The performance improvement is substantial. Compared to the best traditional design, the topology-optimized channel reduced the average plate temperature by approximately 6.89 K and, more critically, lowered the peak temperature by about 24.24 K. This dramatic reduction in peak temperature is vital for preventing hotspot-induced damage within the EV battery pack. The optimized design achieves this by creating a complex, branched network that maintains adequate flow velocity throughout the domain, ensuring efficient heat advection from all heated regions.
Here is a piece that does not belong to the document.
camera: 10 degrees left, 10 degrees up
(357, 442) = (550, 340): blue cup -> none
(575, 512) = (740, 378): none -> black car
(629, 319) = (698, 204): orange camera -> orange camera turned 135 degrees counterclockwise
3. Conclusion and Perspectives

This work successfully demonstrates a two-stage topology optimization strategy for designing liquid cooling channels for EV battery pack thermal management systems. The hybrid MMC-Density approach proves highly effective: the MMC method provides an excellent, smooth initial channel layout through geometric component manipulation, while the subsequent density-based refinement polishes the design for ultimate performance. The framework systematically addresses practical considerations, such as the impact of inlet/outlet port locations, guiding better system-level design decisions.

The optimized channels outperform conventional grid-based layouts by a significant margin, offering markedly lower average and, crucially, maximum temperatures. This directly translates to enhanced battery safety, longevity, and performance consistency. The methods and results presented here provide a powerful computational design tool for developing next-generation thermal management solutions for high-density EV battery packs. Future work will involve extending the optimization to full 3D models, incorporating transient thermal loads, and considering multi-objective formulations that simultaneously minimize temperature, pressure drop, and manufacturing cost.